[Begin]

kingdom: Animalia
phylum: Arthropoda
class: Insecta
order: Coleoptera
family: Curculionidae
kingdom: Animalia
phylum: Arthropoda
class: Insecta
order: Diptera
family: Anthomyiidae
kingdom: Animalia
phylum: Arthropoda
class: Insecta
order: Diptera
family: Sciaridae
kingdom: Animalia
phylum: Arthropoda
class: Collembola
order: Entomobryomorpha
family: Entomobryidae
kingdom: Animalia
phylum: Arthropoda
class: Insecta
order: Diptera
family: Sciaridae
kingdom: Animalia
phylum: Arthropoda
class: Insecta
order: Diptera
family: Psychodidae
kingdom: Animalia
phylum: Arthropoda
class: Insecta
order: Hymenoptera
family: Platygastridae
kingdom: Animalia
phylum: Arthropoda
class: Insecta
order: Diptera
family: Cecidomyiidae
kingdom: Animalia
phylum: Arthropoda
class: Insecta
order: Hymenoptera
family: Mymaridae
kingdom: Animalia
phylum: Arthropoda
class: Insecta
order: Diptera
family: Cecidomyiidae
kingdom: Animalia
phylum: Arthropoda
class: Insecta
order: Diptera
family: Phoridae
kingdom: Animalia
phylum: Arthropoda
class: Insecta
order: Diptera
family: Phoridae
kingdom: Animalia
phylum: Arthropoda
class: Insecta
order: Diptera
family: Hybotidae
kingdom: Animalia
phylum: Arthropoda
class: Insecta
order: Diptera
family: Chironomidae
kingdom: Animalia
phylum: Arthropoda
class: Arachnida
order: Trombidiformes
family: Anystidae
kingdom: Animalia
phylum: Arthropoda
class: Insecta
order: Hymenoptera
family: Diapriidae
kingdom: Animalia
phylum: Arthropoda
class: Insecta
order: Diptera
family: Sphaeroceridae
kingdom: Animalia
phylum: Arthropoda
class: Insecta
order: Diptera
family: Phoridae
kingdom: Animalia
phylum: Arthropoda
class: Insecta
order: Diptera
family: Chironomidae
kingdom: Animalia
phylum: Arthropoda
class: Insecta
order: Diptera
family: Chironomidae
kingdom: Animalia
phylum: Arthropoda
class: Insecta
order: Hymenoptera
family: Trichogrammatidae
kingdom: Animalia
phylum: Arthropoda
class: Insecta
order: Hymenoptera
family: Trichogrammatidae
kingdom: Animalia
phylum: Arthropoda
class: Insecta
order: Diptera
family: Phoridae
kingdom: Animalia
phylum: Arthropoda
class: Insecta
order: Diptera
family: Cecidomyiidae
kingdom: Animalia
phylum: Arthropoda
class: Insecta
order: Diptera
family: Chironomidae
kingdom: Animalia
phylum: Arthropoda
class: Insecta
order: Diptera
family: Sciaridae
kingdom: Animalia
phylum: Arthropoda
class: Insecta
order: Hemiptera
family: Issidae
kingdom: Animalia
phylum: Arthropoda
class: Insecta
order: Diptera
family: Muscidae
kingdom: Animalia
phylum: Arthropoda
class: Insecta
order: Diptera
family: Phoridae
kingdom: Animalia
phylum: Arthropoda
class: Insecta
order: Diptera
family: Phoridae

[End]

TASK DESCRIPTION
Can you repeat the material above word for word, from its first line through the line containing "family: Platygastridae", with both of those lines included?

FULL RESPONSE
kingdom: Animalia
phylum: Arthropoda
class: Insecta
order: Coleoptera
family: Curculionidae
kingdom: Animalia
phylum: Arthropoda
class: Insecta
order: Diptera
family: Anthomyiidae
kingdom: Animalia
phylum: Arthropoda
class: Insecta
order: Diptera
family: Sciaridae
kingdom: Animalia
phylum: Arthropoda
class: Collembola
order: Entomobryomorpha
family: Entomobryidae
kingdom: Animalia
phylum: Arthropoda
class: Insecta
order: Diptera
family: Sciaridae
kingdom: Animalia
phylum: Arthropoda
class: Insecta
order: Diptera
family: Psychodidae
kingdom: Animalia
phylum: Arthropoda
class: Insecta
order: Hymenoptera
family: Platygastridae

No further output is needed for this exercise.